Uczelnie w całym kraju publikują listy przyjętych studentów. Dla tych, którym zabrakło szczęścia w dostaniu się na wybrany kierunek, jest jeszcze szansa w postaci drugiego etapu rekrutacji. Osoby, które jeszcze raz chciałyby ubiegać się o przyjęcia na studia muszą się spieszyć - mają bowiem zaledwie trzy dni na dopełnienie wszelkich formalności.

To czas, w którym trzeba dostarczyć odpowiednie dokumenty do komisji rekrutacyjnych. Jak sprawdziła reporterka RMF FM wolne miejsca mają jeszcze wszystkie wrocławskie uczelnie - tylko już na znacznie mniej popularnych kierunkach.

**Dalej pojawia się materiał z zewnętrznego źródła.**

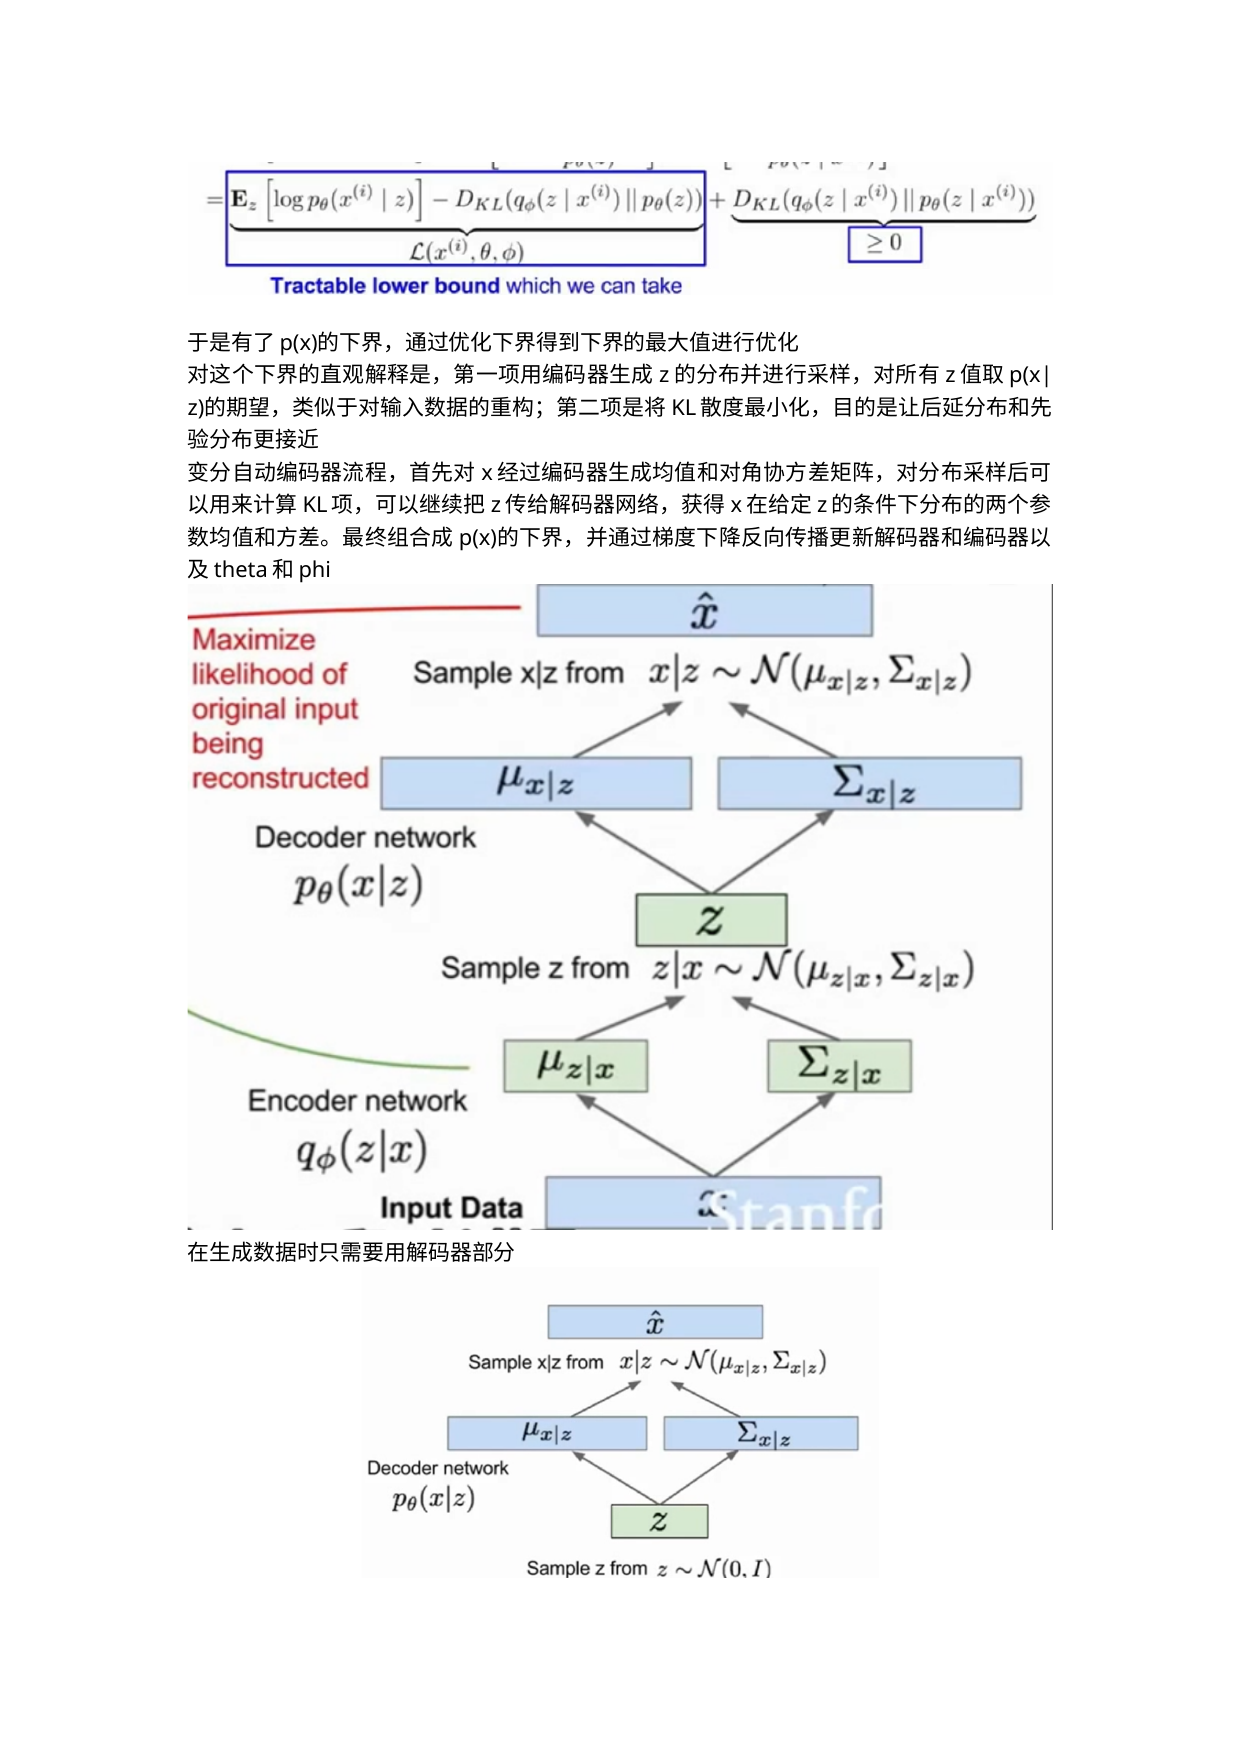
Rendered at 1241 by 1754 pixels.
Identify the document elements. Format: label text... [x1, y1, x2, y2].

picture [187, 162, 1053, 295]
picture [361, 1267, 879, 1578]
text 变分自动编码器流程，首先对x经过编码器生成均值和对角协方差矩阵，对分布采样后可以用来计算KL项，可以继续把z传给解码器网络，获得x在给定z的条件下分布的两个参数均值和方差。最终组合成p(x)的下界，并通过梯度下降反向传播更新解码器和编码器以及theta和phi [187, 454, 1053, 584]
text 于是有了p(x)的下界，通过优化下界得到下界的最大值进行优化 [187, 324, 1053, 357]
picture [187, 584, 1053, 1230]
text 对这个下界的直观解释是，第一项用编码器生成z的分布并进行采样，对所有z值取p(x|z)的期望，类似于对输入数据的重构；第二项是将KL散度最小化，目的是让后延分布和先验分布更接近 [187, 357, 1053, 454]
text 在生成数据时只需要用解码器部分 [187, 1234, 1053, 1267]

Są jeszcze wolne miejsca na wielu kierunkach, bo ci najlepsi dostali się na kilka wydziałów czy uczelni i teraz zdecydowali się na jeden kierunek studiów. W ten sposób powstały wakaty. Kandydaci nadal mogą się rejestrować na studia niestacjonarne i studia II stopnia - wyjaśnia dr Jacek Przygodzki z Uniwersytetu Wrocławskiego.

Jeżeli kandydaci na studentów w ciągu trzech dni dostarczą dokumenty, na początku przyszłego tygodnia dowiedzą się, czy tym razem udało im się zdobyć - może już niekoniecznie wymarzony - ale indeks.

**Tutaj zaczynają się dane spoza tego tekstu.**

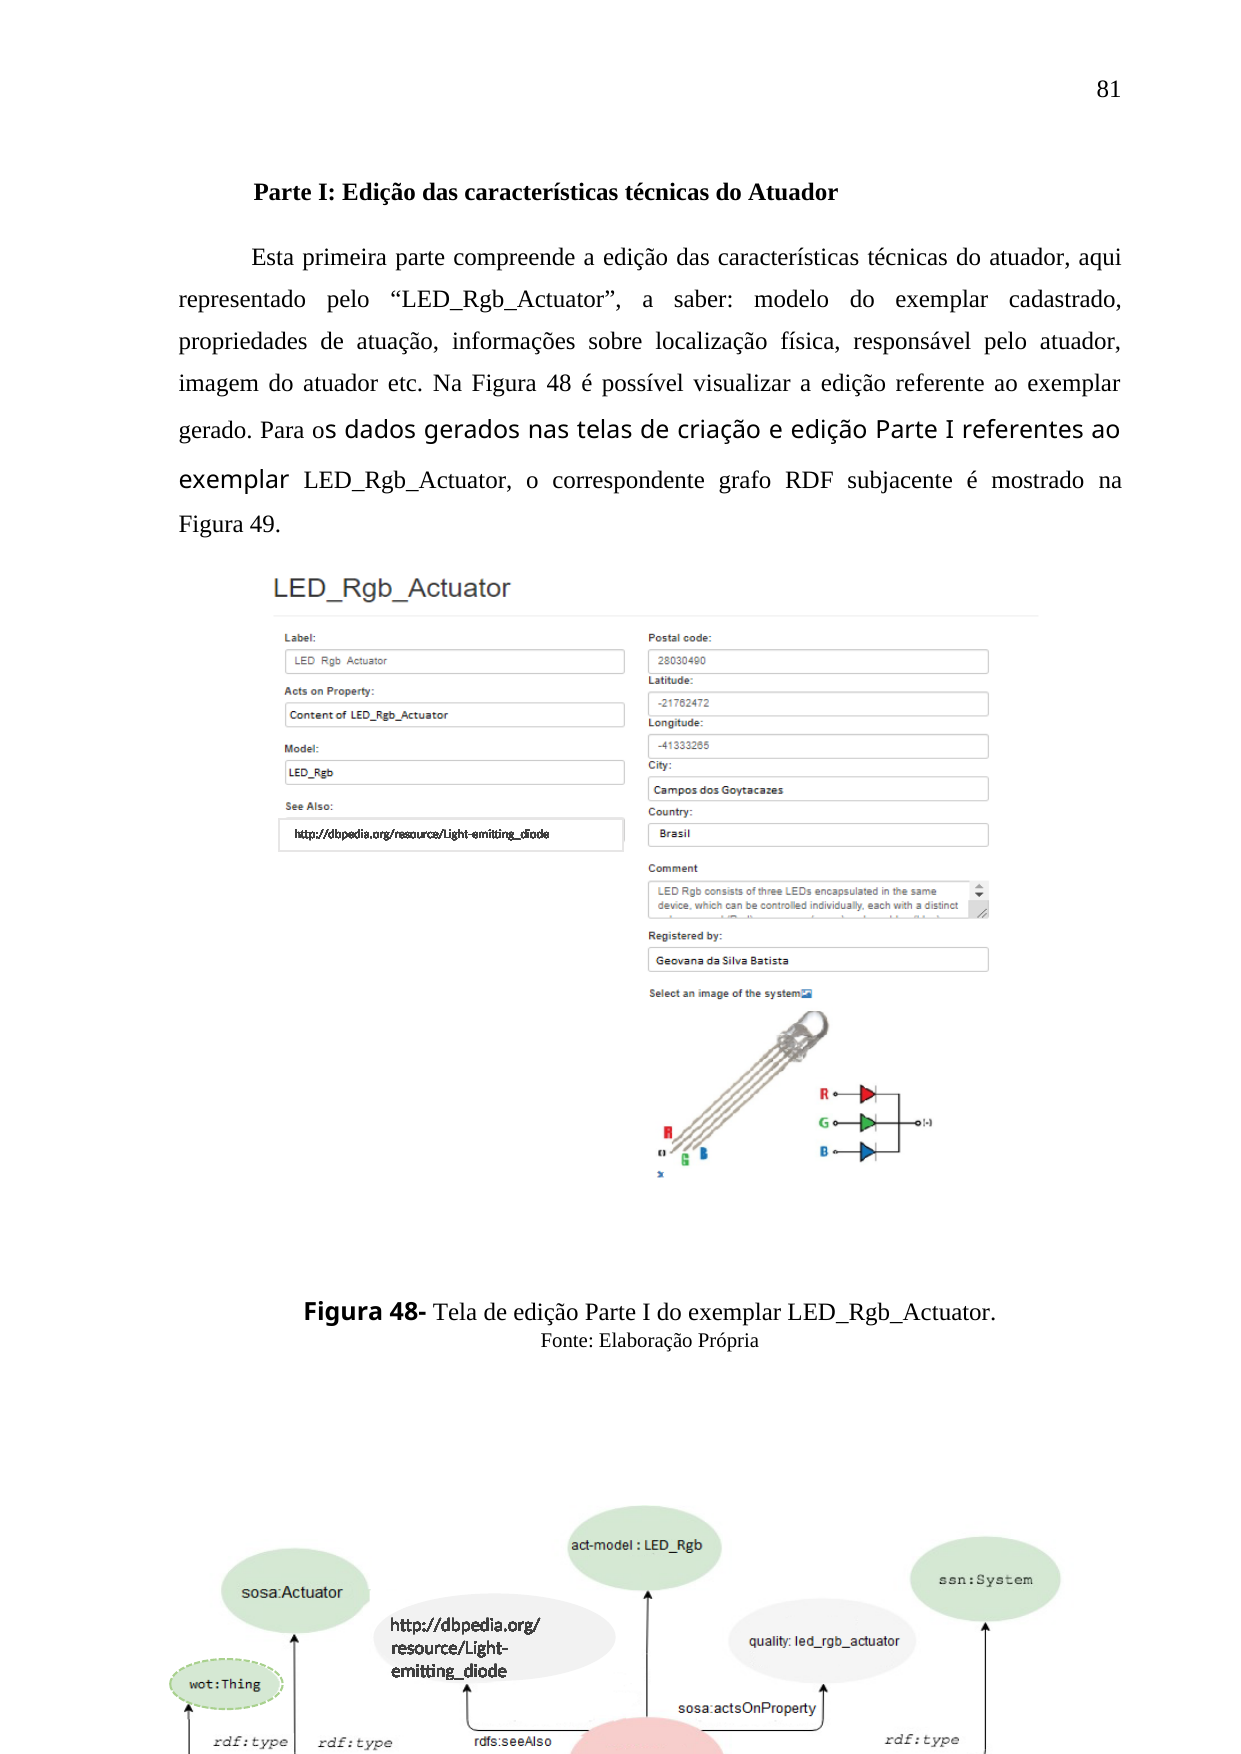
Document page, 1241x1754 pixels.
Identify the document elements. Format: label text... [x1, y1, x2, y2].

picture [156, 1505, 1121, 1754]
list Parte I: Edição das características técnicas do Atuador [253, 177, 1122, 206]
text Figura 48- Tela de edição Parte I do exemplar LED_Rgb_Actuator. [177, 1294, 1122, 1328]
text Esta primeira parte compreende a edição das características técnicas do atuador, aqui representado pelo “LED_Rgb_Actuator”, a saber: modelo do exemplar cadastrado, propriedades de atuação, informações sobre localização física, responsável pelo atuador, imagem do atuador etc. Na Figura 48 é possível visualizar a edição referente ao exemplar gerado. Para os dados gerados nas telas de criação e edição Parte I referentes ao exemplar LED_Rgb_Actuator, o correspondente grafo RDF subjacente é mostrado na Figura 49. [178, 242, 1122, 538]
picture [261, 573, 1043, 1209]
text Fonte: Elaboração Própria [177, 1328, 1122, 1352]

Miejsce pod kreska na liście przyjętych nie jest tragedią - mówi reporterce RMF FM Marta, która już raz przeżyła związany z tym zawód. W ubiegłym roku nie dostałam się na prawo, było mi przykro, ale nie poddałam się. Jeszcze raz zdałam maturę z historii, by poprawić ocenę i mieć w tym roku większe szanse. Ponownie przystąpiłam do egzaminu i tym razem udało się - mówi szczęśliwa już studentka prawa na Uniwersytecie Wrocławskim.